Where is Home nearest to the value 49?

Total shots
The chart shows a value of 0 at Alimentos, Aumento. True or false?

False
━━━━━━━━━━━━━━━━━━━━━━━━━━━━━━
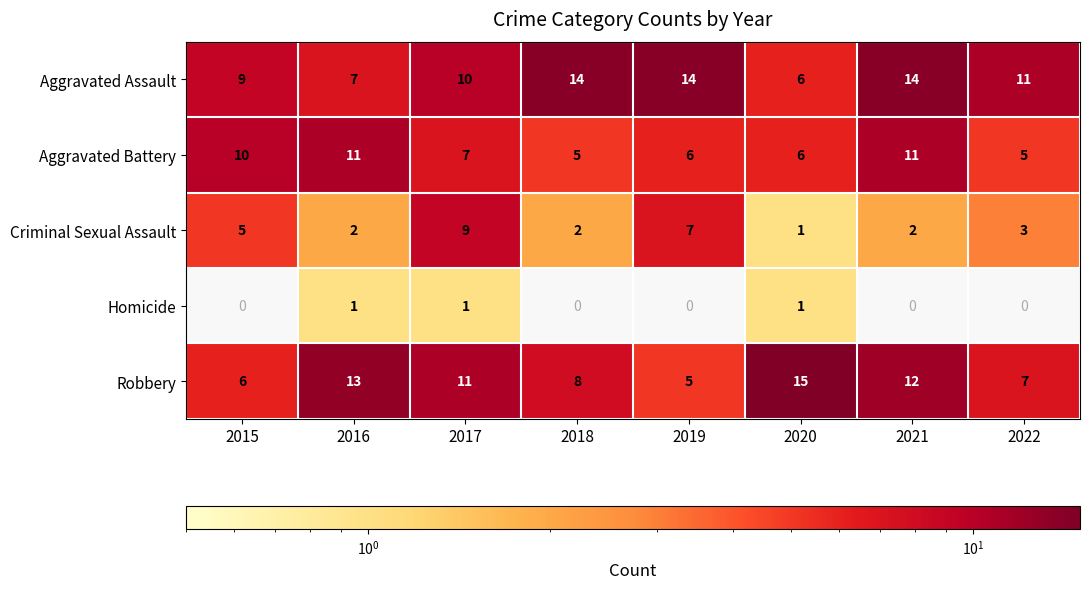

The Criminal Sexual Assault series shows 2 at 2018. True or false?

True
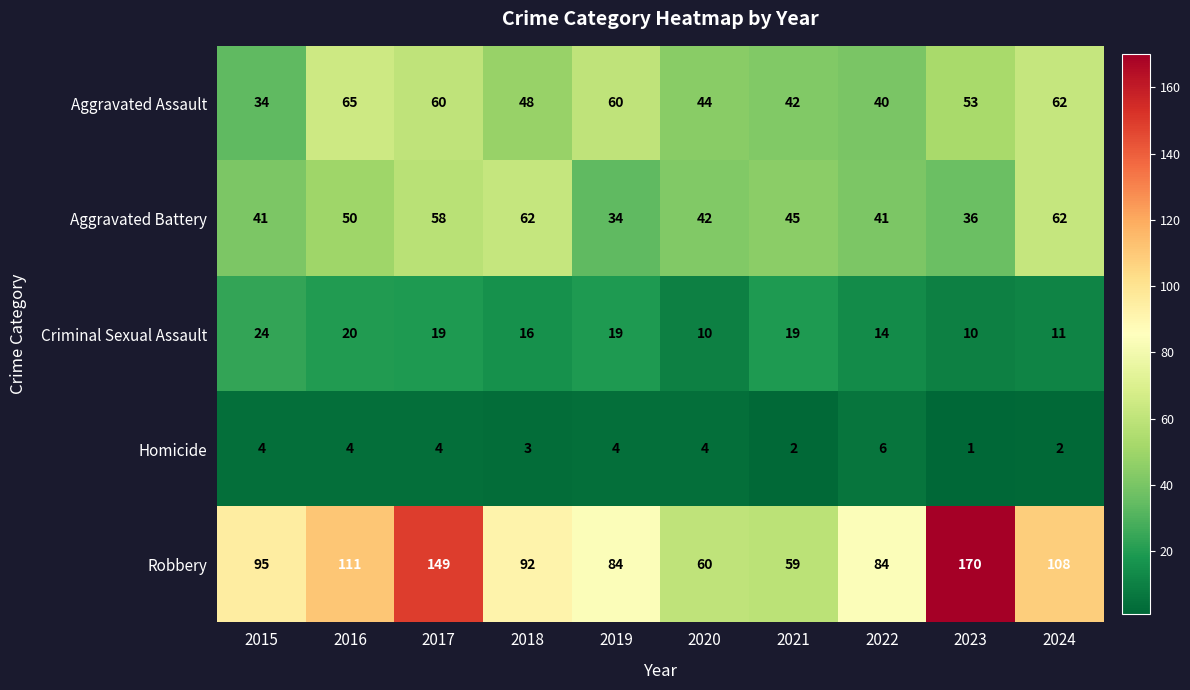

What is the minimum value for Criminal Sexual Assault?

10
━━━━━━━━━━━━━━━━━━━━━━━━━━━━━━
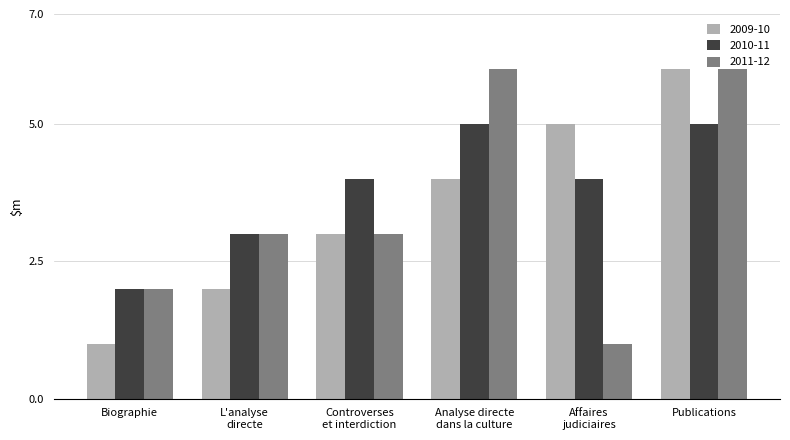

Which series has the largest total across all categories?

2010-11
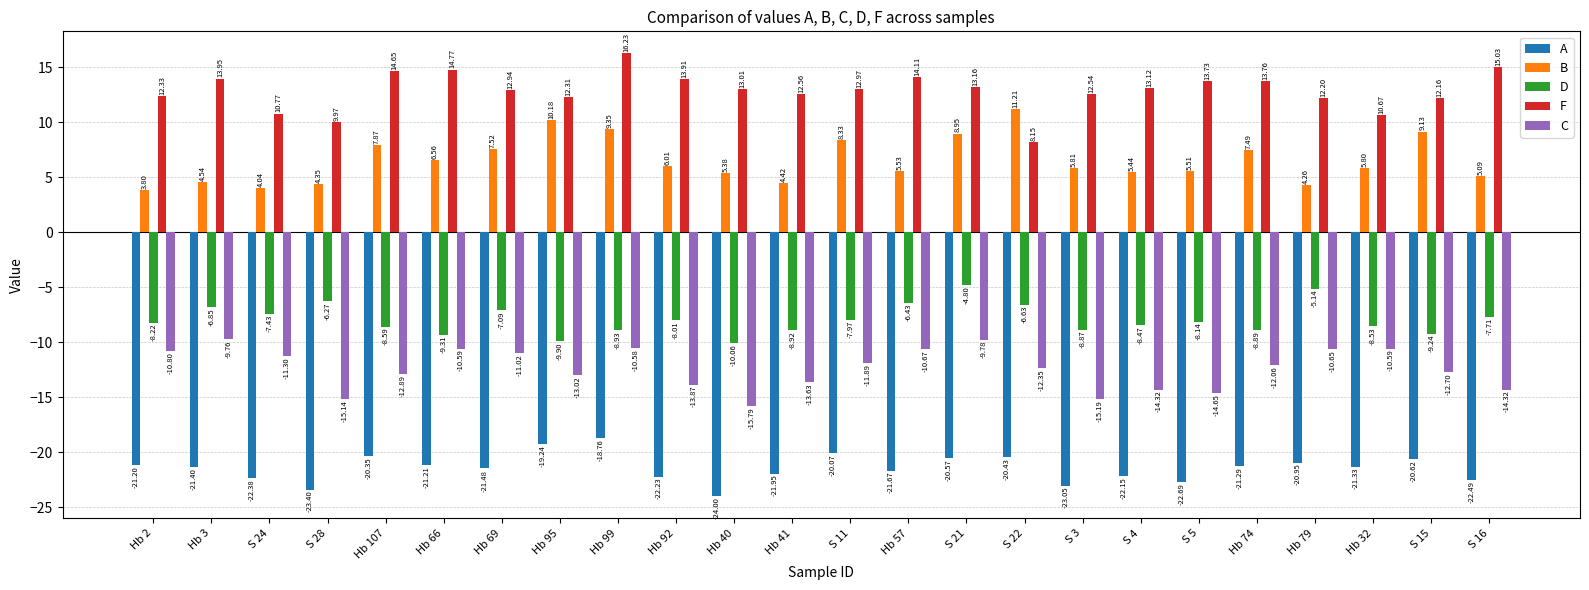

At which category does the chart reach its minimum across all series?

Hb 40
━━━━━━━━━━━━━━━━━━━━━━━━━━━━━━
▶ About this exercise
Convert everything from the line containing "Where is Home nearest to the value 49?" down to the line containing "The chart shows", both included, into a JSON list of strings with one string per line and blank lines omitted.

▶ Exercise solution
[
  "Where is Home nearest to the value 49?",
  "Total shots",
  "The chart shows a value of 0 at Alimentos, Aumento. True or false?"
]